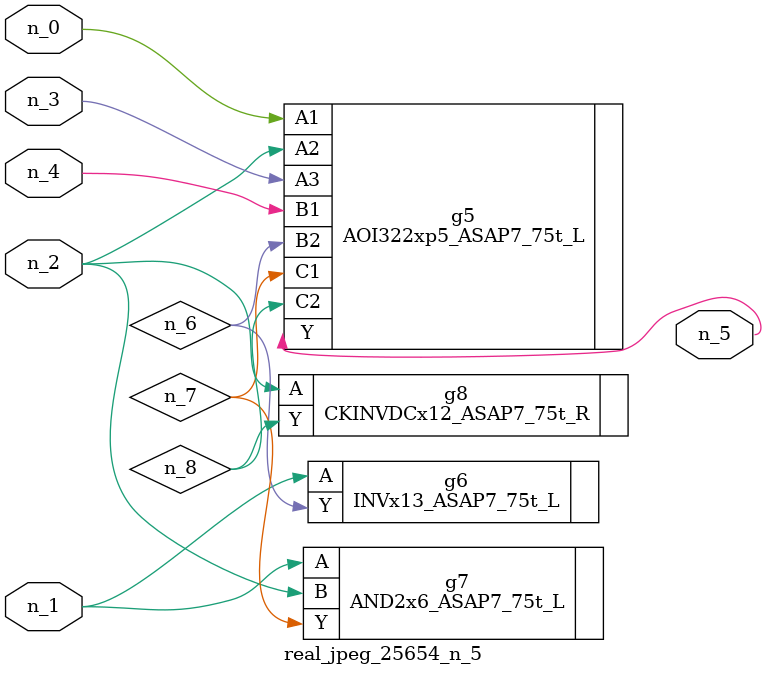
<source format=v>
module real_jpeg_25654_n_5 (n_4, n_0, n_1, n_2, n_3, n_5);

input n_4;
input n_0;
input n_1;
input n_2;
input n_3;

output n_5;

wire n_8;
wire n_6;
wire n_7;

AOI322xp5_ASAP7_75t_L g5 ( 
.A1(n_0),
.A2(n_2),
.A3(n_3),
.B1(n_4),
.B2(n_6),
.C1(n_7),
.C2(n_8),
.Y(n_5)
);

INVx13_ASAP7_75t_L g6 ( 
.A(n_1),
.Y(n_6)
);

AND2x6_ASAP7_75t_L g7 ( 
.A(n_1),
.B(n_2),
.Y(n_7)
);

CKINVDCx12_ASAP7_75t_R g8 ( 
.A(n_2),
.Y(n_8)
);


endmodule
</source>
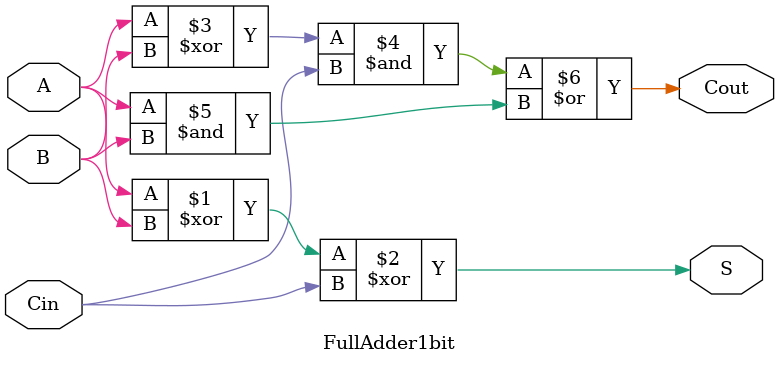
<source format=v>
`timescale 1ns / 1ps
module FullAdder1bit(
	input A,B,Cin,
	output Cout,S
	);
	
assign S = A^B^Cin;
assign Cout = ((A^B)&Cin) | (A&B); 

endmodule

</source>
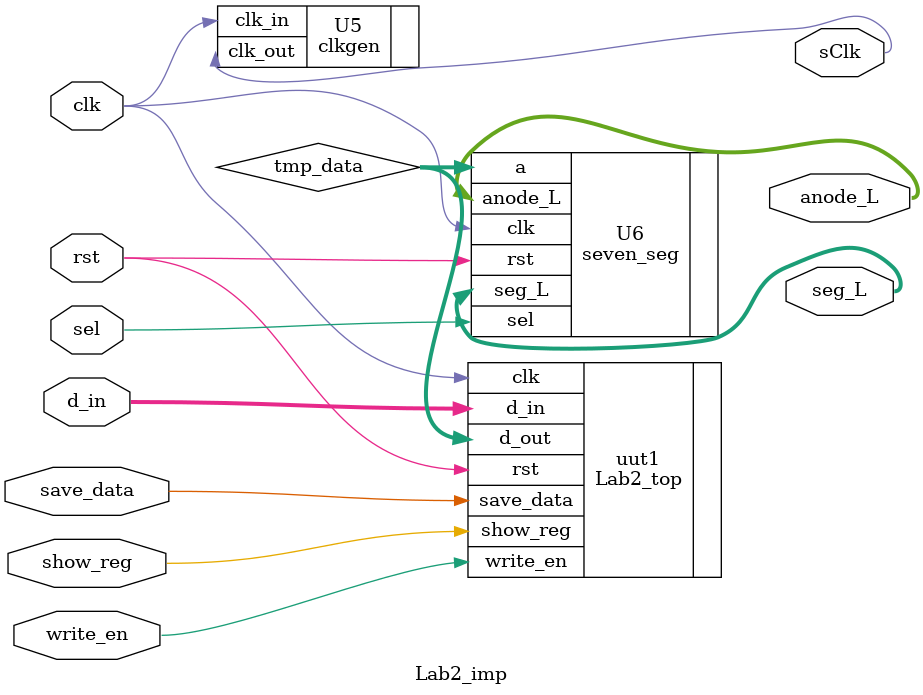
<source format=v>
`timescale 1ns / 1ps


module Lab2_imp(
    input        clk,
    input        rst,
    input        write_en,
    input        save_data,
    input        show_reg,
    input        sel,         // select bench number on 7-seg when high
    input  [7:0] d_in,        // SW7..SW0
    output       sClk,        // slow clock (LED[7])
    output [3:0] anode_L,     // 7-seg anodes
    output [6:0] seg_L        // 7-seg segments (active low)
);

    // Data shown on seven segment
    wire [7:0] tmp_data;

    // ============== Your Lab2_top instance (connect d_out -> tmp_data) ==============
    Lab2_top uut1 (
        .clk      (clk),
        .rst      (rst),
        .write_en (write_en),
        .save_data(save_data),
        .show_reg (show_reg),
        .d_in     (d_in),
        .d_out    (tmp_data)
    );

    // Slow clock for LED[7] (visual cue for button sampling)
    clkgen   U5 (.clk_in(clk), .clk_out(sClk));

    // Seven-seg driver (shows tmp_data unless sel=1, then shows bench number)
    seven_seg U6 (
        .a      (tmp_data),
        .clk    (clk),
        .rst    (rst),
        .sel    (sel),
        .anode_L(anode_L),
        .seg_L  (seg_L)
    );

endmodule
</source>
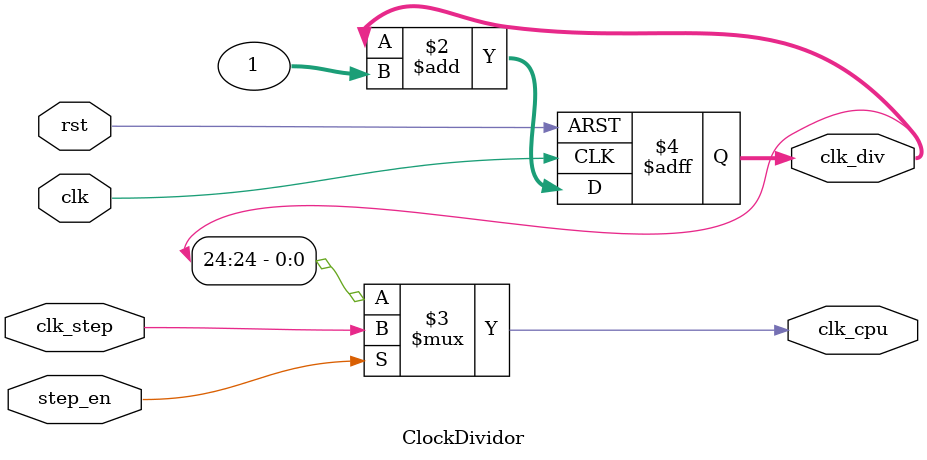
<source format=v>
module ClockDividor(
    input clk,
    input rst,
    input step_en,
    input clk_step,
    output reg[31:0] clk_div,
    output clk_cpu
);

    always @(posedge clk or posedge rst) begin
        if (rst) clk_div <= 0;
        else clk_div <= clk_div + 1;
    end
    
    assign clk_cpu = step_en ? clk_step : clk_div[24];
    
endmodule

</source>
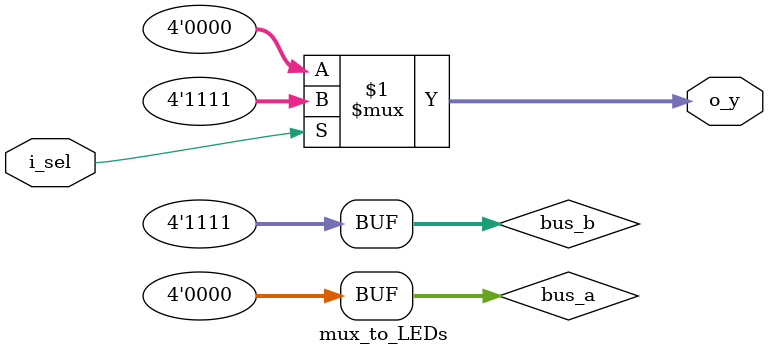
<source format=v>
module mux_to_LEDs 
    #( parameter N = 4)
    (
        input i_sel,
        output [N-1:0] o_y);

    reg [N-1:0] bus_a = 4'b0000;
    reg [N-1:0] bus_b = 4'b1111;

    assign o_y = i_sel ? bus_b : bus_a;
    
endmodule
</source>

(TASK DIRECTIONS): Without copying any picture, repeat the full listing above word for word.

(YOUR SOLUTION):
<source format=v>
module real_jpeg_25654_n_5 (n_4, n_0, n_1, n_2, n_3, n_5);

input n_4;
input n_0;
input n_1;
input n_2;
input n_3;

output n_5;

wire n_8;
wire n_6;
wire n_7;

AOI322xp5_ASAP7_75t_L g5 ( 
.A1(n_0),
.A2(n_2),
.A3(n_3),
.B1(n_4),
.B2(n_6),
.C1(n_7),
.C2(n_8),
.Y(n_5)
);

INVx13_ASAP7_75t_L g6 ( 
.A(n_1),
.Y(n_6)
);

AND2x6_ASAP7_75t_L g7 ( 
.A(n_1),
.B(n_2),
.Y(n_7)
);

CKINVDCx12_ASAP7_75t_R g8 ( 
.A(n_2),
.Y(n_8)
);


endmodule
</source>
<source format=v>
`timescale 1ns / 1ps
module FullAdder1bit(
	input A,B,Cin,
	output Cout,S
	);
	
assign S = A^B^Cin;
assign Cout = ((A^B)&Cin) | (A&B); 

endmodule

</source>
<source format=v>
`timescale 1ns / 1ps


module Lab2_imp(
    input        clk,
    input        rst,
    input        write_en,
    input        save_data,
    input        show_reg,
    input        sel,         // select bench number on 7-seg when high
    input  [7:0] d_in,        // SW7..SW0
    output       sClk,        // slow clock (LED[7])
    output [3:0] anode_L,     // 7-seg anodes
    output [6:0] seg_L        // 7-seg segments (active low)
);

    // Data shown on seven segment
    wire [7:0] tmp_data;

    // ============== Your Lab2_top instance (connect d_out -> tmp_data) ==============
    Lab2_top uut1 (
        .clk      (clk),
        .rst      (rst),
        .write_en (write_en),
        .save_data(save_data),
        .show_reg (show_reg),
        .d_in     (d_in),
        .d_out    (tmp_data)
    );

    // Slow clock for LED[7] (visual cue for button sampling)
    clkgen   U5 (.clk_in(clk), .clk_out(sClk));

    // Seven-seg driver (shows tmp_data unless sel=1, then shows bench number)
    seven_seg U6 (
        .a      (tmp_data),
        .clk    (clk),
        .rst    (rst),
        .sel    (sel),
        .anode_L(anode_L),
        .seg_L  (seg_L)
    );

endmodule
</source>
<source format=v>
module ClockDividor(
    input clk,
    input rst,
    input step_en,
    input clk_step,
    output reg[31:0] clk_div,
    output clk_cpu
);

    always @(posedge clk or posedge rst) begin
        if (rst) clk_div <= 0;
        else clk_div <= clk_div + 1;
    end
    
    assign clk_cpu = step_en ? clk_step : clk_div[24];
    
endmodule

</source>
<source format=v>
module mux_to_LEDs 
    #( parameter N = 4)
    (
        input i_sel,
        output [N-1:0] o_y);

    reg [N-1:0] bus_a = 4'b0000;
    reg [N-1:0] bus_b = 4'b1111;

    assign o_y = i_sel ? bus_b : bus_a;
    
endmodule
</source>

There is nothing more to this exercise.